The Bills struggled in the AFL until they acquired quarterback Jack Kemp off of waivers in the 1962 season. With Kemp under center, running back Cookie Gilchrist in the back field and cornerback Butch Byrd, the Bills won the AFL Championships in 1964 and 1965.
On the 1964 team was future ESPN analyst Paul Maguire and on the 1965 team was future NFL coach Marty Schottenheimer.
The Bills’ of the 1970’s were defined by one of the greatest running backs of all-time and one the most notorious figure in all of American sports, Orenthal James Simpson.
Buffalo selected O.J. Simpson number one overall in the 1968 AFL-NFL draft. Since Simpson was nicknamed the “Juice,” his offensive line, at least during his best seasons, were known as “The Electric Company.”
Simpson, inducted into the Pro Football Hall of Fame in 1985, rushed for 11,236 yards and 61 touchdowns in his ten-year NFL career. He was selected to six Pro Bowls, made five All-Pro teams and won the 1973 NFL MVP. He was also voted to the NFL’s 1970’s All-Decade team as well as the NFL’s 75th Anniversary team.
The Bills and Simpson parted ways in 1977. Simpson retired from the league in 1979 after two mediocre years with the San Francisco 49’ers.
In 1995, after a highly publicized trail, Simpson was acquitted of the murder of Nicole Simpson and Ron Goldman. In 2008, Simpson was sentenced to nine years in prison for numerous felonies surrounding an armed robbery of a sports memorabilia dealer in Las Vegas. He’s currently serving his sentence in a Nevada prison.
After a 6-10 season in 1997, the Bills hired Wade Phillips as head coach. The team then traded for Jacksonville Jaguars backup quarterback Rob Johnson and signed former CFL star, quarterback Dough Flutie.
After Johnson went down with an injury, Flutie took over to lead the team to a 10-6 record and a playoff spot. However, Flutie and company could not get pass the dreaded Dolphins in the playoffs..
In 1999, Flutie again worked his magic and lead the team back to the playoffs with an 11-5 record. Inexplicably, Phillips turned the team over to Rob Johnson for their playoff game against the Tennessee Titans.
Late in the game, Johnson marched the Bills down the field to score a go-ahead field goal. The score gave Buffalo a 16-15 lead with 16 seconds remaining in the fourth quarter. On the ensuing kickoff, the Titans scored a touchdown thanks to Frank Wycheck’s lateral to Kevin Dyson. The play is now known as the Music City Miracle.

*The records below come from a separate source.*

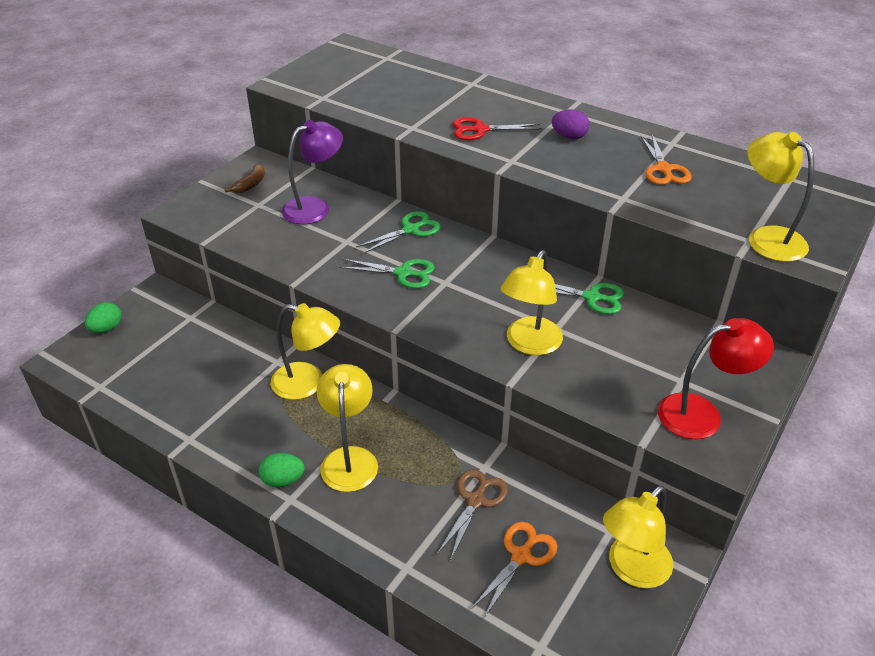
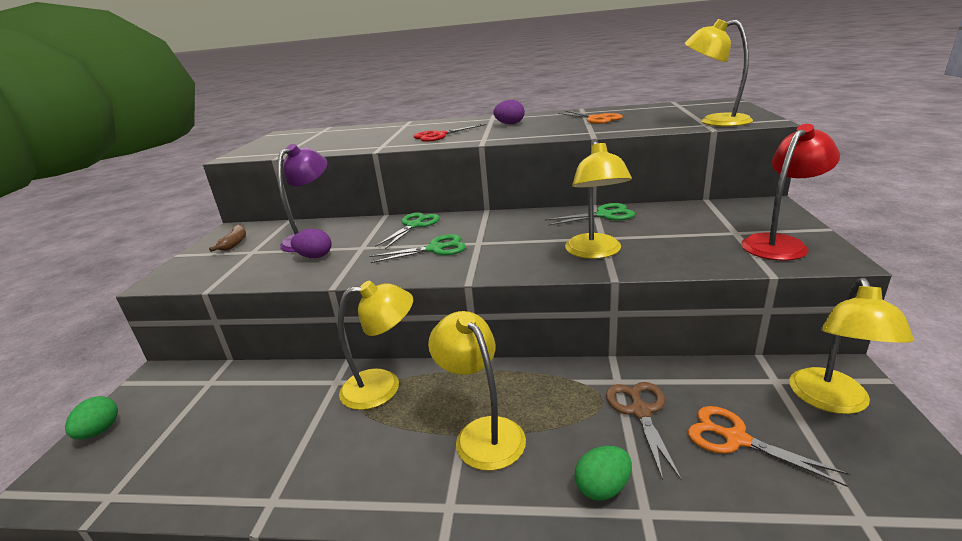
camera: 25 degrees left, 15 degrees down
(283, 480) = (424, 490): green egg -> green egg (602, 488)
(302, 236) = (315, 256): none -> purple egg
(521, 556) = (735, 439): orange scissors -> orange scissors turned 60 degrees counterclockwise

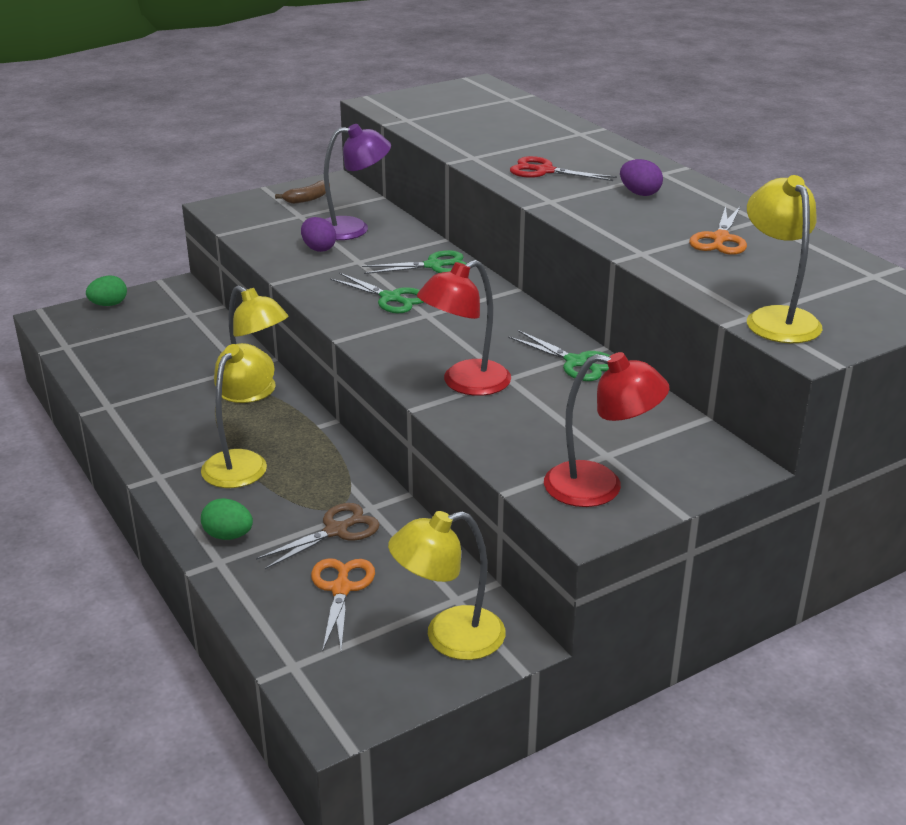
camera: 50 degrees right, 5 degrees up
(595, 252) = (465, 384): yellow lamp -> red lamp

As of 2008, that was the last time the Bills were in the playoffs.
Flutie left the Bills after the 2000 season with .677 winning percentage. The team tried desperately to make Johnson a winning NFL quarterback but it just never worked. Johnson left the Bills holding the team record for highest sack-to-dropback ratio.
In 2005, the Bills played the NFL’s first regular season game in San Antonio, Texas. They battled the New Orleans Saints who were forced to vacate the Superdome in the devastating wake of Hurricane Katrina. Saints won 19-7.
Since 2008, the Bills have played an annual regular season game in Toronto at the Rogers Centre. They are the only team in the league to play home games in Canada.
This is not the team’s only tie to Canada. In 1961, the Bills became the first and only AFL franchise to play a team from the Canadian Football League, the Hamilton Tiger-Cats. Sadly for the Bills, they are the only NFL team to ever lose a game to a CFL team. The Tiger-Cats won the contest 38-21.
The Bills play their other seven regular season home games at Ralph Wilson Stadium. The stadium is located in a small town south of Buffalo called Orchard Park.
The Bills are the only NFL team that plays in the state of New York, as both the New York Jets and the New York Giants play in East Rutherford, New Jersey. The Bills are in the Eastern Division of the American Football Conference.